Images with localized body landmarks
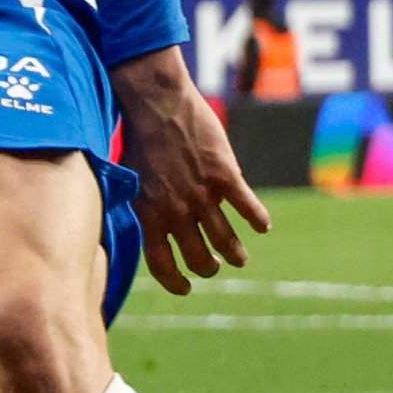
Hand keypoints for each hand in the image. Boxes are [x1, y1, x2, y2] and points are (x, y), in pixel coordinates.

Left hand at [112, 49, 269, 296]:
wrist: (157, 104)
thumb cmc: (140, 139)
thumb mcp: (130, 180)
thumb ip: (141, 206)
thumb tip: (142, 230)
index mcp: (147, 213)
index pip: (160, 263)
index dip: (174, 281)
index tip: (185, 289)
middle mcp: (175, 210)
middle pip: (198, 257)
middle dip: (208, 268)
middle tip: (215, 267)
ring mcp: (202, 194)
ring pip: (225, 240)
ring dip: (235, 253)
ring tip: (240, 258)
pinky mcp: (226, 176)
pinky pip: (248, 208)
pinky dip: (257, 221)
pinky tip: (262, 228)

> [Your assignment]:
Output exactly the lines from the one containing "thumb cmc: (140, 139)" through the last line of the entries, both ends included.

> [Expected answer]:
thumb cmc: (140, 139)
thumb mcp: (130, 180)
thumb ip: (141, 206)
thumb tip: (142, 230)
index mcp: (147, 213)
index pip: (160, 263)
index dip: (174, 281)
index tip: (185, 289)
middle mcp: (175, 210)
middle pip: (198, 257)
middle dip: (208, 268)
middle tip: (215, 267)
ring mcp: (202, 194)
ring pip: (225, 240)
ring dip: (235, 253)
ring tip: (240, 258)
pinky mcp: (226, 176)
pinky pip: (248, 208)
pinky dip: (257, 221)
pinky tip: (262, 228)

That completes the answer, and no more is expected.